INSTRUCTION
Find the line containing "sowie einer Bildpräsentation" in the records below. Copy exactly that line and each one after it, ending at the line containing "Drinks von der", and nothing more.

(Page images and extracted text)

········

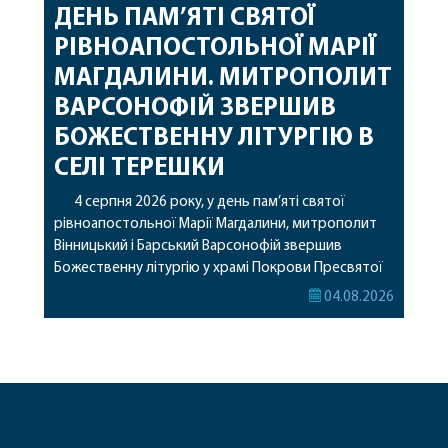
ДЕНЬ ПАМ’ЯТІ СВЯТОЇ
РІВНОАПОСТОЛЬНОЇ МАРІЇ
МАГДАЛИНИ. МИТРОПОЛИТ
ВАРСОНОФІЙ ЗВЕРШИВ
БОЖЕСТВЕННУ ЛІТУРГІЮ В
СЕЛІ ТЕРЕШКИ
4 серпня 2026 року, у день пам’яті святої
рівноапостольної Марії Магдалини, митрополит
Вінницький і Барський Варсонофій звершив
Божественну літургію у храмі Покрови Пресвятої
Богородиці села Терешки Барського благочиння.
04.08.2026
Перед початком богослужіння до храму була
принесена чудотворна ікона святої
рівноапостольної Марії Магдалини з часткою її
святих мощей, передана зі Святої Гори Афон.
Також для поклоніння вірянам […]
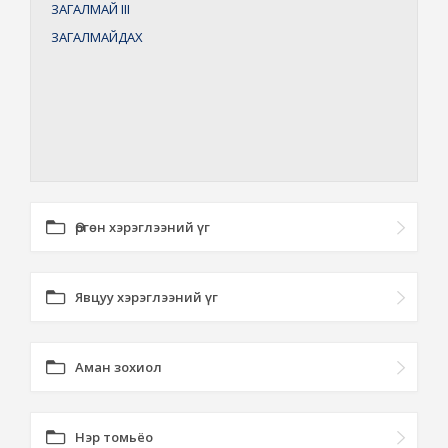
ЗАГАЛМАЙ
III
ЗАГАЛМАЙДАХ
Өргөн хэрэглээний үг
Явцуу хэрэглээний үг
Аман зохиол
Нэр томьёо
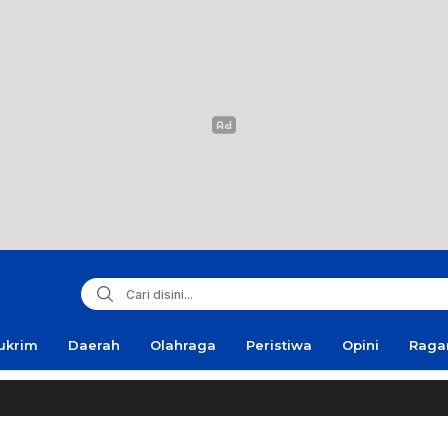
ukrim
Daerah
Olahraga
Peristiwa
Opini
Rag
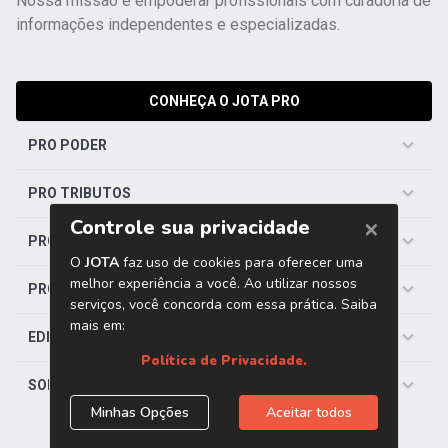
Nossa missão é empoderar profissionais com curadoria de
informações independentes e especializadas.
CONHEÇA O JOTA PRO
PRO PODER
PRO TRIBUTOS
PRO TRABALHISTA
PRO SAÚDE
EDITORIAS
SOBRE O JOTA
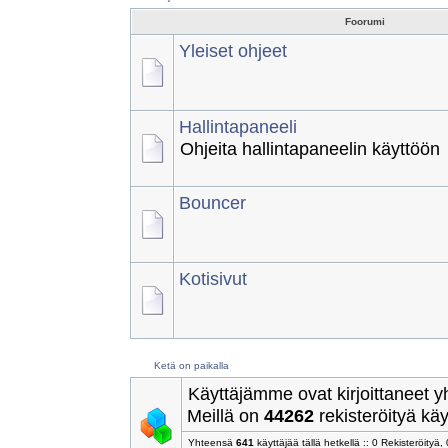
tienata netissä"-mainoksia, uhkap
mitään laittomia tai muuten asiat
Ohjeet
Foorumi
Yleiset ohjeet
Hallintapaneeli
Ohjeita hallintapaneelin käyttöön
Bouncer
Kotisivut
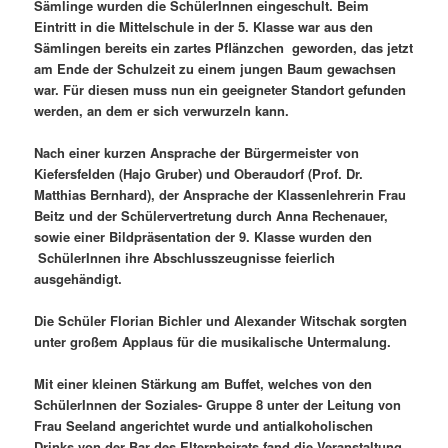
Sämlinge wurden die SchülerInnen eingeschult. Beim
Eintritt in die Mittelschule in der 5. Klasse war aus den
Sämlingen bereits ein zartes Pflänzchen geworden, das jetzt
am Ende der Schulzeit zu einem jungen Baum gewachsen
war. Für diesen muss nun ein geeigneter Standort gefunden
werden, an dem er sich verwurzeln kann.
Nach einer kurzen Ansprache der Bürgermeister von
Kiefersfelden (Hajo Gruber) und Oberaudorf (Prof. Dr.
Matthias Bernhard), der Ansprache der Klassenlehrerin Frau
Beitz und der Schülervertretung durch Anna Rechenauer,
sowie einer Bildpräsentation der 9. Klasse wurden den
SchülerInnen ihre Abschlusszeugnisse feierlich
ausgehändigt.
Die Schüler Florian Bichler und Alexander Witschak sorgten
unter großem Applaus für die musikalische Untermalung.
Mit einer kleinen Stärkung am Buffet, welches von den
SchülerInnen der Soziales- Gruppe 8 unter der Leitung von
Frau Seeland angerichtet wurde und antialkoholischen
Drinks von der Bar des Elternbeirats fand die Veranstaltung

········

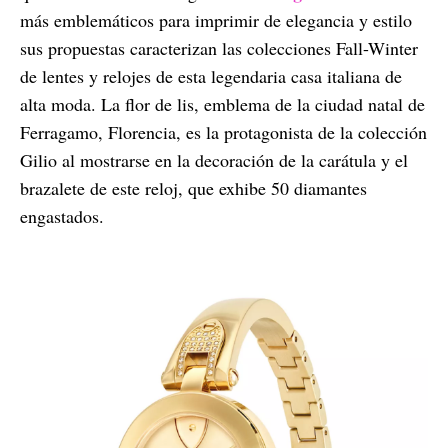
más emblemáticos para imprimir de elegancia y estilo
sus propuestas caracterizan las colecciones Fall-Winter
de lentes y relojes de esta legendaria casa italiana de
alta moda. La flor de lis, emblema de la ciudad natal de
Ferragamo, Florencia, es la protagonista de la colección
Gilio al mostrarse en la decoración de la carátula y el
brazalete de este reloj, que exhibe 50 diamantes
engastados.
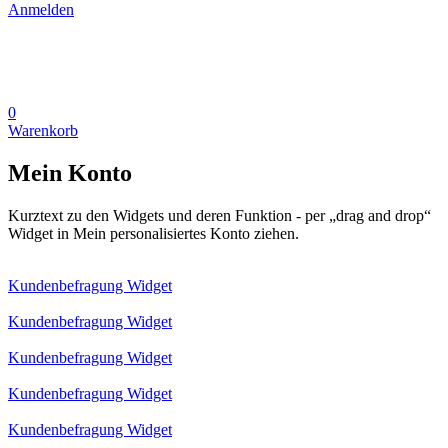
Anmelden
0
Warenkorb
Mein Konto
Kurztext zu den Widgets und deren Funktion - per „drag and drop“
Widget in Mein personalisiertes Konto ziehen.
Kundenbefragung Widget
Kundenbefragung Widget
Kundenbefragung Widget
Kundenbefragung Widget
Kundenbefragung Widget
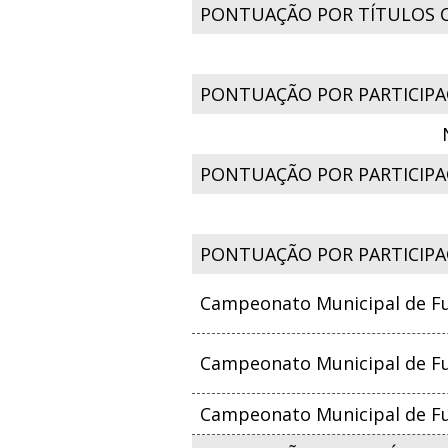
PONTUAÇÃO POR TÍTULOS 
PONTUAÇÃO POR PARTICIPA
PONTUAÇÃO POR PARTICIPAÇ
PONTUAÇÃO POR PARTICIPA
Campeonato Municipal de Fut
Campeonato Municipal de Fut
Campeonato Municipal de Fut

········

ANSWER FOR THIS EXERCISE
sowie einer Bildpräsentation der 9. Klasse wurden den
SchülerInnen ihre Abschlusszeugnisse feierlich
ausgehändigt.
Die Schüler Florian Bichler und Alexander Witschak sorgten
unter großem Applaus für die musikalische Untermalung.
Mit einer kleinen Stärkung am Buffet, welches von den
SchülerInnen der Soziales- Gruppe 8 unter der Leitung von
Frau Seeland angerichtet wurde und antialkoholischen
Drinks von der Bar des Elternbeirats fand die Veranstaltung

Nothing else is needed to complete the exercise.